Kelly - Holly this brought tears. I am feeling so much of what you are going through right now. Sophie is impossible about 85% of the day right now. She has me so exhausted that 1/2 the time I don't know what to do. I keep feeling like I am failing her somehow because of her behavior. She can have such good moments…but then turn on us. The frustration level is through the roof right now. She BEGS to go bye bye…but then 10 minutes after we are out she is begging to go home. We tried to go to JcPenney on Saturday, and I am not sure what set her off…but she was NOT having it. Then a salesperson stepped in and said something about her crying and why would such a pretty little girl be throwing such a tantru. I almost snapped. Not at Sophie…but the lady.
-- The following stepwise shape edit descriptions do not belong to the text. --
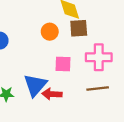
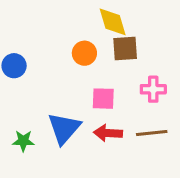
pink cross: (99, 57) -> (153, 89), size x0.7
red arrow: (52, 94) -> (108, 133), moved

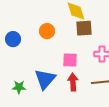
orange circle: (84, 53) -> (47, 31), moved
red arrow: (108, 133) -> (73, 82), turned 84

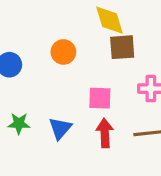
blue triangle: (45, 79) -> (60, 128), size x0.7
green star: (19, 87) -> (19, 124), moved

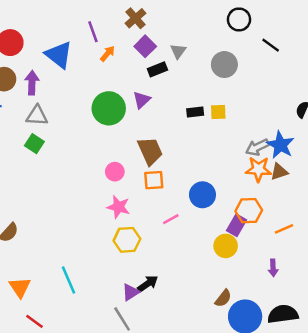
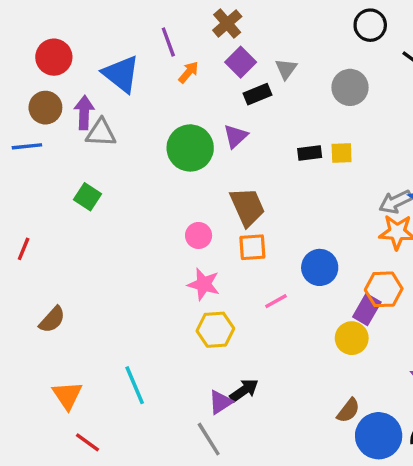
gray triangle: (37, 116) -> (101, 133), moved

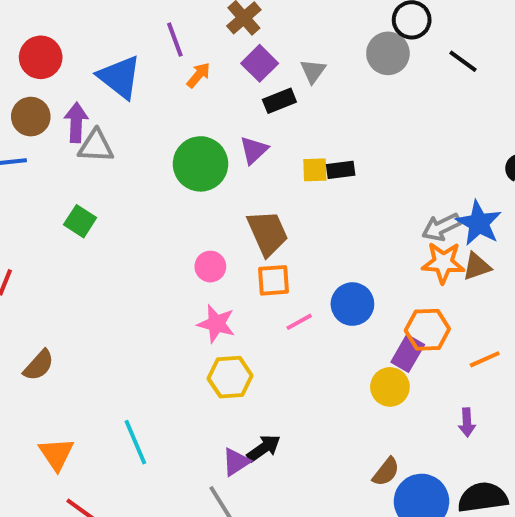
gray circle: (350, 87) -> (388, 53), moved
yellow square: (342, 153) -> (315, 170), moved
pink line: (276, 301) -> (299, 322), moved

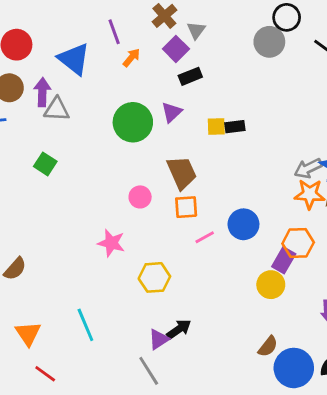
gray triangle: (313, 71) -> (196, 30), moved
pink star: (216, 324) -> (111, 243), moved

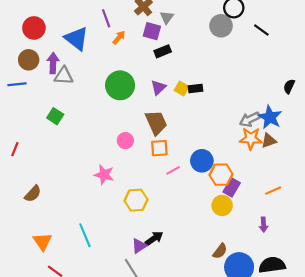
purple square: (176, 49) -> (152, 31), turned -30
purple triangle: (172, 112) -> (158, 87), moved
yellow square: (216, 127) -> (182, 89), turned 32
orange hexagon: (298, 243) -> (221, 175), moved

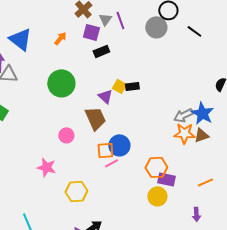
purple line: (106, 18) -> (120, 20), moved
purple triangle: (158, 87) -> (105, 96), moved, turned -35
orange square: (159, 148) -> (105, 150), moved
blue circle: (202, 161) -> (119, 145), moved
purple rectangle: (232, 187) -> (166, 179), turned 72

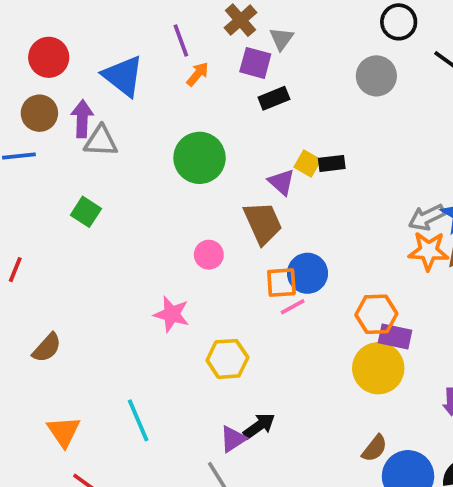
purple line: (120, 20) -> (181, 41), moved
gray circle: (156, 27) -> (376, 76), moved
yellow circle: (157, 196) -> (378, 368), size x1.4

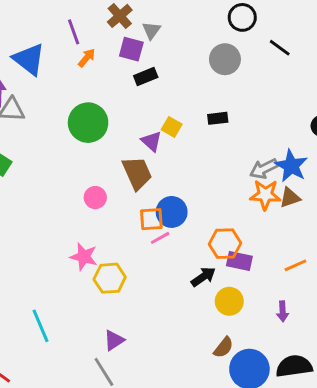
black rectangle: (332, 163) -> (218, 118), moved
pink star: (172, 314) -> (84, 257), moved
yellow circle: (378, 368) -> (229, 301), moved, size x0.7
black arrow: (259, 426) -> (203, 277), moved

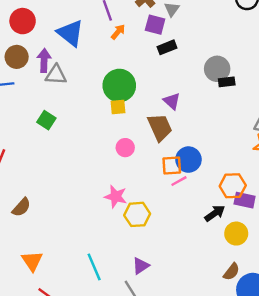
gray circle: (225, 59) -> (217, 69), moved
yellow square: (172, 127) -> (118, 107), moved, turned -35
cyan line: (40, 326) -> (94, 267), moved

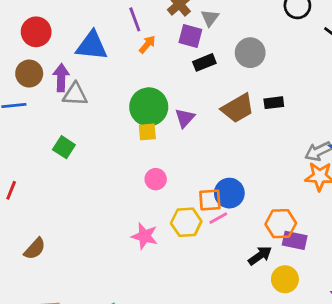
blue triangle: (70, 33) -> (92, 46), turned -32
gray circle: (217, 69) -> (250, 53), moved
purple triangle: (172, 101) -> (185, 118), moved, turned 30
brown trapezoid: (160, 127) -> (238, 108), moved, turned 84
yellow hexagon: (137, 214) -> (186, 222), moved

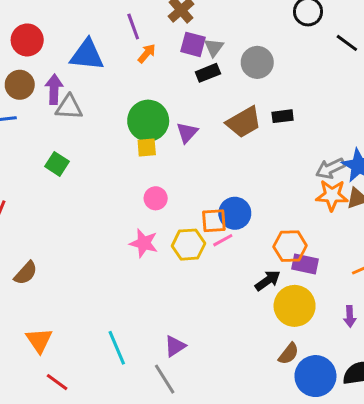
gray triangle: (210, 18) -> (214, 47), moved
pink star: (145, 236) -> (144, 243), moved
yellow circle: (285, 279) -> (295, 306), size x1.4

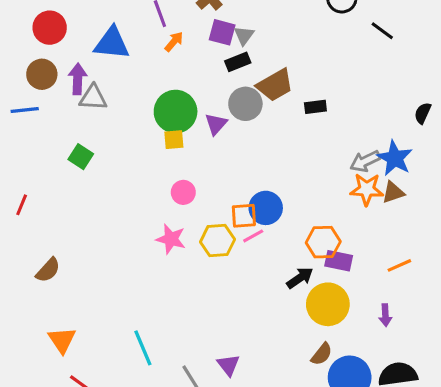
gray circle: (257, 62) -> (245, 104), moved
brown trapezoid: (244, 122) -> (275, 85), moved
purple triangle: (175, 346) -> (228, 365), moved, turned -35

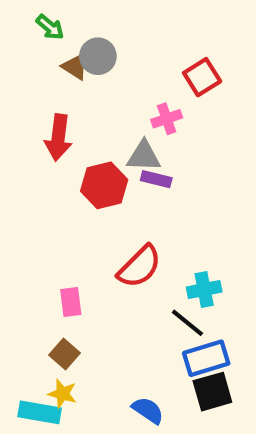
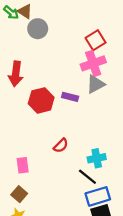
brown triangle: (75, 67) -> (25, 11), moved
pink cross: (167, 119) -> (93, 63), moved, size x1.5
gray triangle: (144, 156) -> (96, 84), moved, turned -30
red semicircle: (140, 267) -> (61, 146), size x0.6

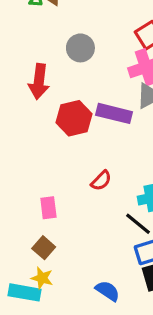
gray circle: (38, 29) -> (80, 48), moved
purple rectangle: (70, 97) -> (114, 113), size x1.5

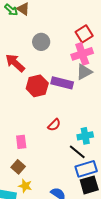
red arrow: (39, 81) -> (15, 63), turned 125
yellow star: (42, 278) -> (25, 186), moved

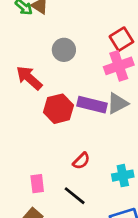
gray triangle: (84, 72) -> (117, 103), moved
black line: (77, 152) -> (75, 196), moved

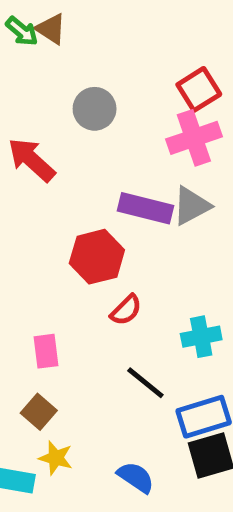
red hexagon: (59, 109) -> (97, 257), moved
black line: (75, 196) -> (145, 383), moved

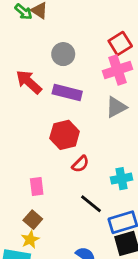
purple rectangle: (145, 208) -> (67, 92), moved
yellow star: (56, 458) -> (30, 239), moved, turned 30

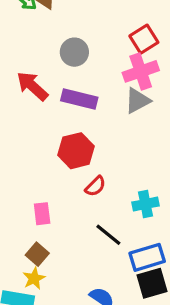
gray triangle: (116, 107) -> (137, 101), moved

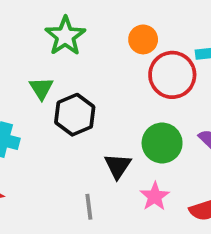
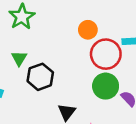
green star: (65, 36) -> (22, 17), moved
green circle: (162, 143) -> (106, 86), moved

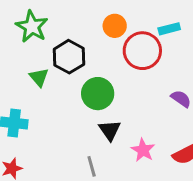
black hexagon: (40, 77) -> (69, 57), moved
green circle: (106, 86) -> (98, 94), moved

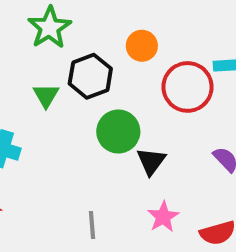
orange circle: (115, 26) -> (142, 46), moved
black triangle: (110, 130) -> (151, 161), moved

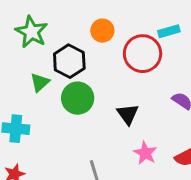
green triangle: (46, 95) -> (40, 82), turned 30
green circle: (118, 132) -> (78, 98), moved

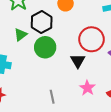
red circle: (143, 54) -> (91, 39), moved

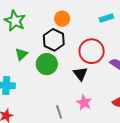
black hexagon: (42, 22) -> (54, 40), moved
pink star: (87, 88) -> (84, 103), moved

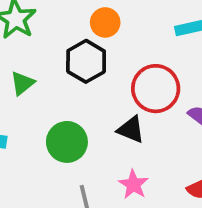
green circle: (47, 64) -> (67, 142), moved
black triangle: (80, 74) -> (131, 130), turned -35

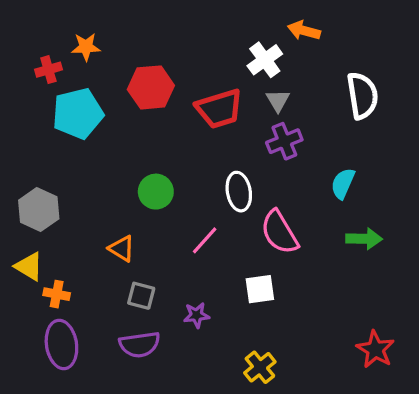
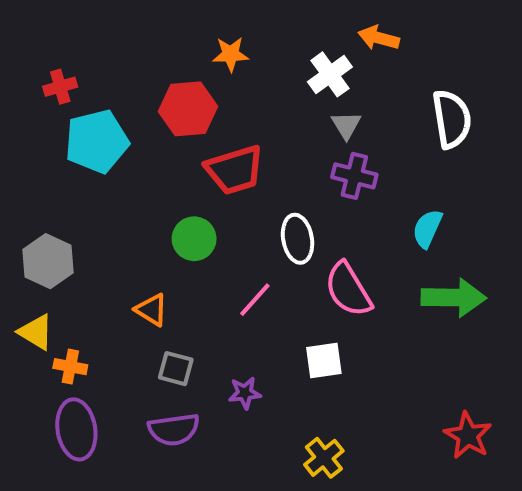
orange star: (86, 47) -> (231, 54), moved
red trapezoid: (219, 109) -> (235, 170), moved
purple cross: (284, 141) -> (354, 176), turned 36
green arrow: (364, 239) -> (454, 298), size x1.4

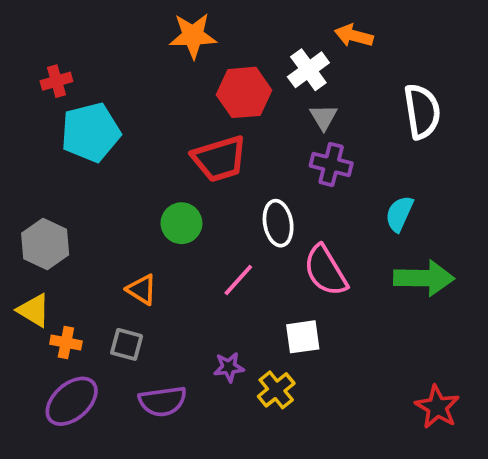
orange star: (231, 54) -> (193, 36), moved, size x1.4
red hexagon: (188, 109) -> (244, 92), moved
gray square: (176, 369) -> (127, 344), moved
purple ellipse: (76, 429) -> (72, 401), turned 58
yellow cross: (324, 458) -> (276, 390), moved

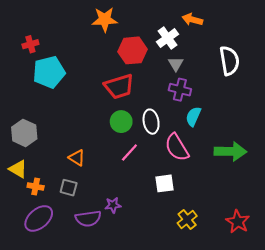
cyan semicircle: (399, 214) -> (193, 116), moved
green circle: (181, 223) -> (121, 122), moved
purple star: (229, 367) -> (113, 205), moved
yellow cross: (276, 390) -> (187, 220), moved

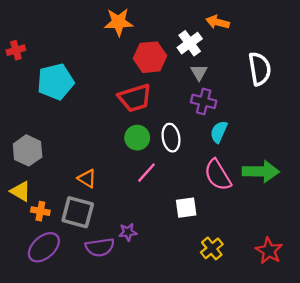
red cross: (30, 44) -> (16, 50), moved
pink semicircle: (177, 147) -> (218, 175), moved
gray square: (69, 188) -> (78, 212), size x1.6

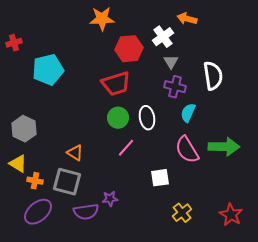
white semicircle: (260, 69) -> (213, 76), moved

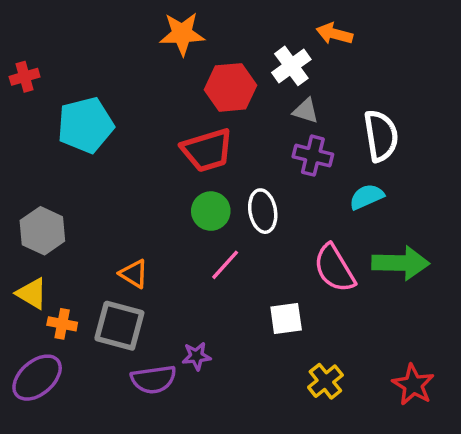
gray triangle: (171, 62) -> (306, 111), turned -42
cyan semicircle: (188, 113) -> (367, 197), moved, turned 42
purple ellipse: (38, 212) -> (37, 378), moved

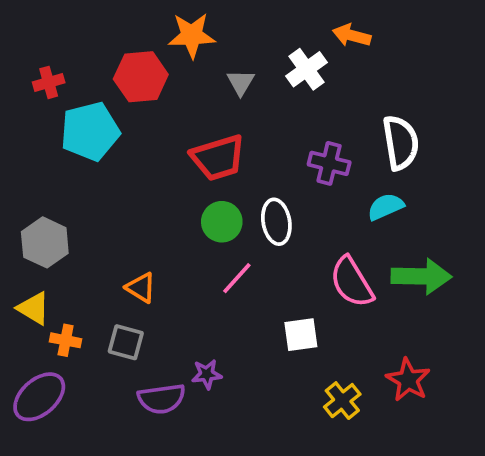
red cross: (25, 77) -> (49, 82), moved
red hexagon: (230, 87) -> (141, 77), moved
gray triangle: (306, 111) -> (241, 82), moved, turned 44
gray square: (119, 326) -> (126, 342), size x0.7
red star: (413, 385) -> (408, 380), moved

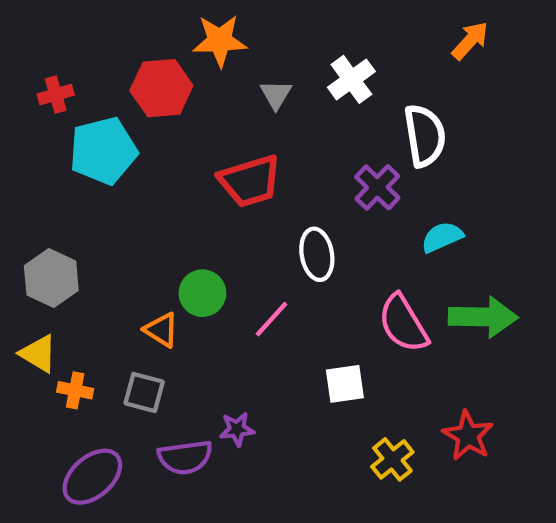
orange arrow: (352, 35) -> (470, 41), moved, turned 117
white semicircle: (401, 143) -> (425, 136), moved
purple cross: (329, 163) -> (377, 187), turned 30
green circle: (222, 222) -> (202, 293), moved
purple ellipse: (39, 397) -> (92, 477), moved

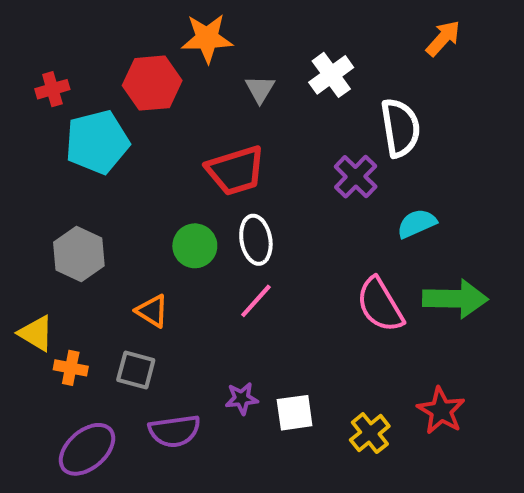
white ellipse: (317, 254) -> (256, 240), moved
gray hexagon: (51, 278) -> (79, 254), moved
green circle: (202, 293) -> (195, 246), moved
white square: (345, 384) -> (295, 413), moved
purple star: (237, 429) -> (242, 398), moved

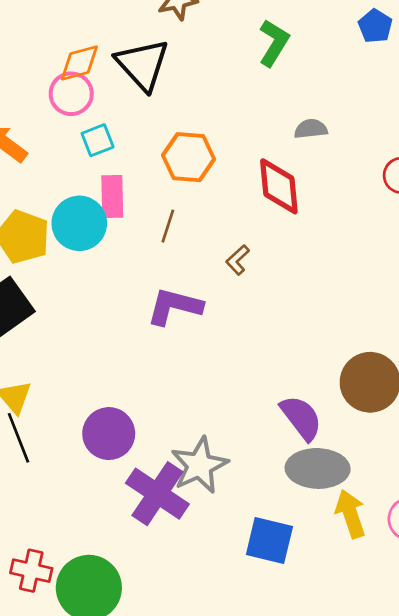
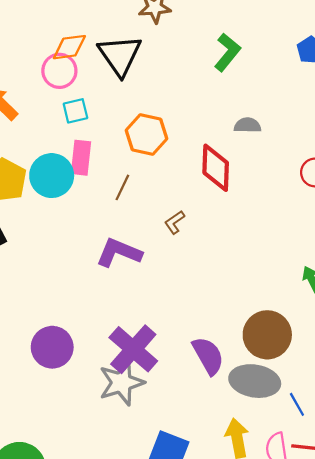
gray ellipse: (318, 468) -> (255, 381), moved
purple cross: (157, 494) -> (133, 349), moved

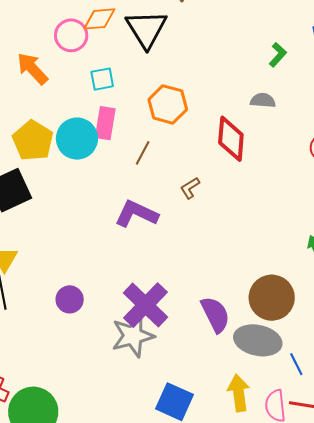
green L-shape: (227, 52) -> (278, 55), moved, size x0.7
pink circle: (59, 71) -> (71, 35), moved
purple circle: (52, 347) -> (70, 299), size x0.7

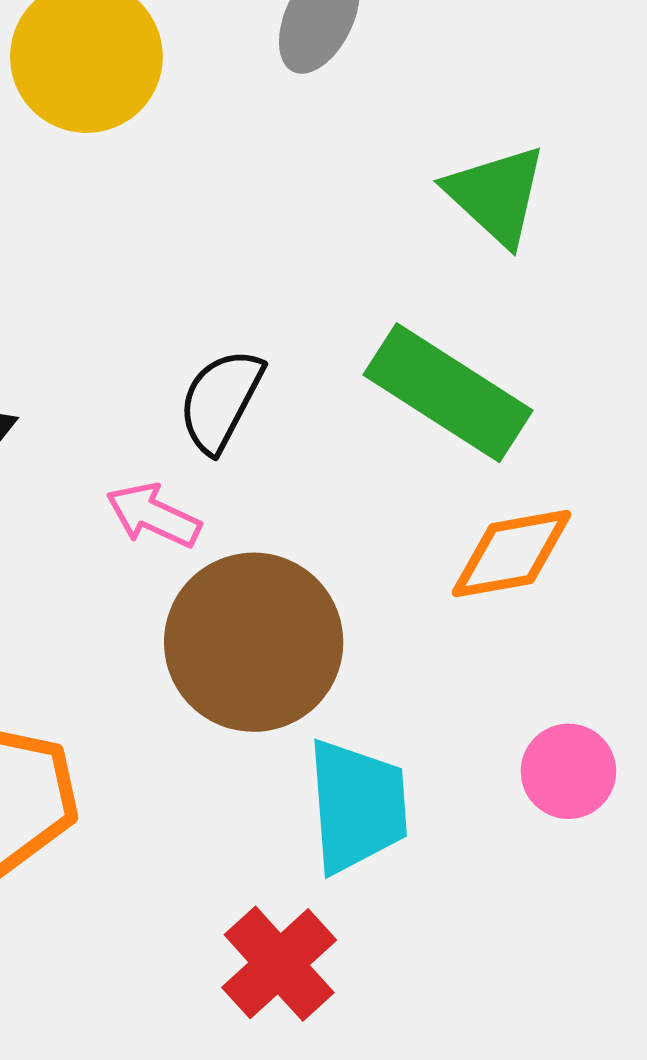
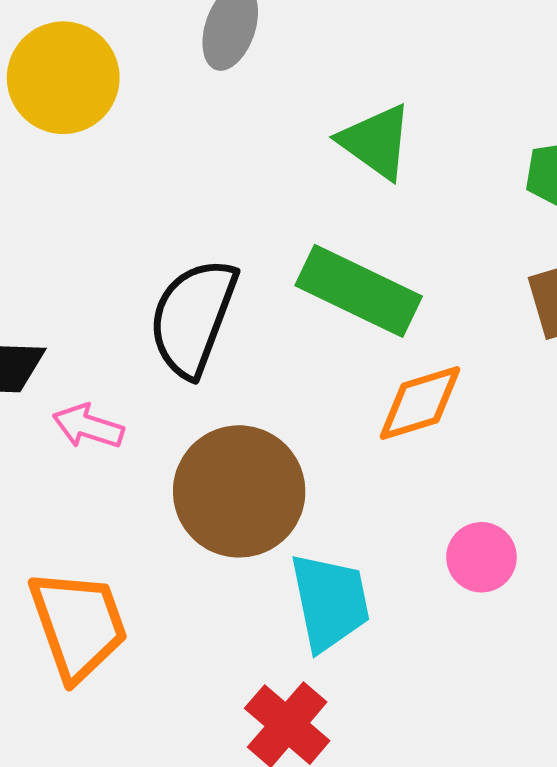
black semicircle: (221, 400) -> (193, 317), size x1.5
pink arrow: (153, 515) -> (88, 426), moved

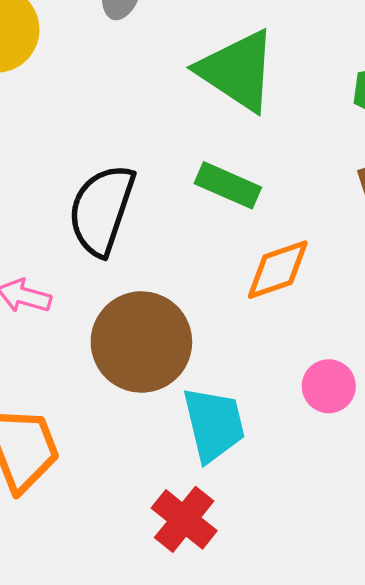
green triangle: (376, 142) -> (237, 71), size x1.4
green rectangle: (359, 291) -> (228, 185), size x0.7

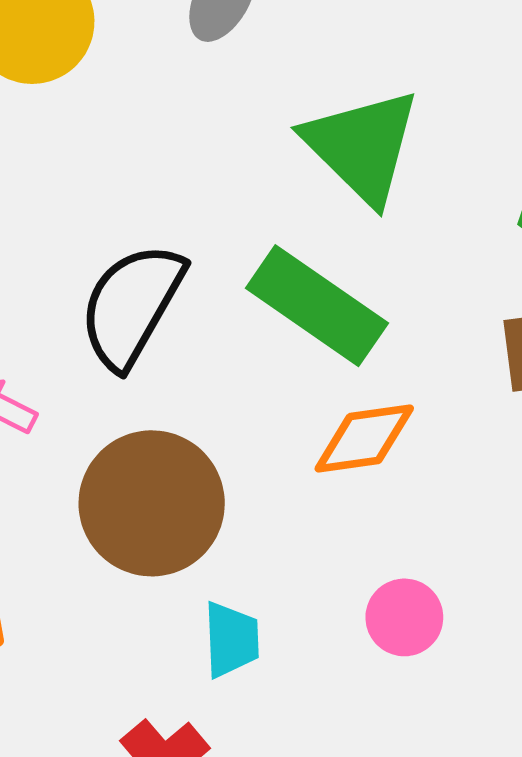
green rectangle: (228, 185) -> (317, 306), size x1.5
cyan trapezoid: (214, 424) -> (231, 640), size x0.7

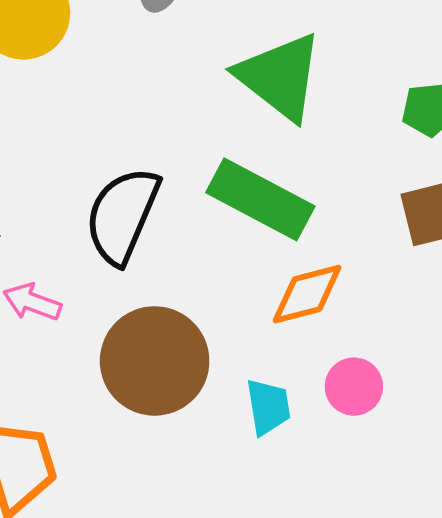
pink circle: (404, 617) -> (354, 387), moved
cyan trapezoid: (231, 640) -> (268, 407), moved

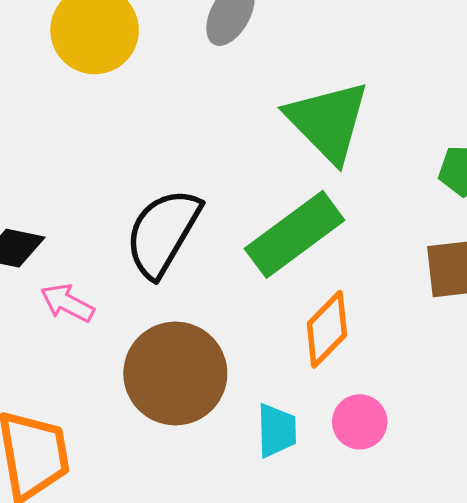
green rectangle: (260, 199) -> (295, 234), turned -72
orange diamond: (307, 294) -> (327, 329), turned -38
And like you…I KNOW Sophie can't help herself. I KNOW she doesn't do this on purpose. AND I keep reminding myself when I feel that I am about to be too harsh with her, that I am her world. I am the one she turns to for everything (not that she doesn't turn to Kenny, but she won't let him do most things for her…has to be me). I am her soft place, her comfort. I love her so much it can be painful.

You and Anna are such an inspiration for me. I love that you are so honest here…and that you allow me into your life so that I can learn more about parenting Sophie…and most importantly feel not quite so alone while doing so.

Susan - Once again I feel we are living parallel lives.

I love Connor with all of my heart but there are times. He has been having almost daily crying jags. These go on for about 30 minutes. There is no comforting him when this happens. I feel my patience and lack of sympathy start. It just get old very fast.

Then there is the regression to smearing his bms again. I can't leave him alone in his room. I have to watch him like a 2 year old.

He challenges me everyday as well. Then he comes to me with his huge smile and wants to be hugged and tickled. Then he will latch on and want to be carried.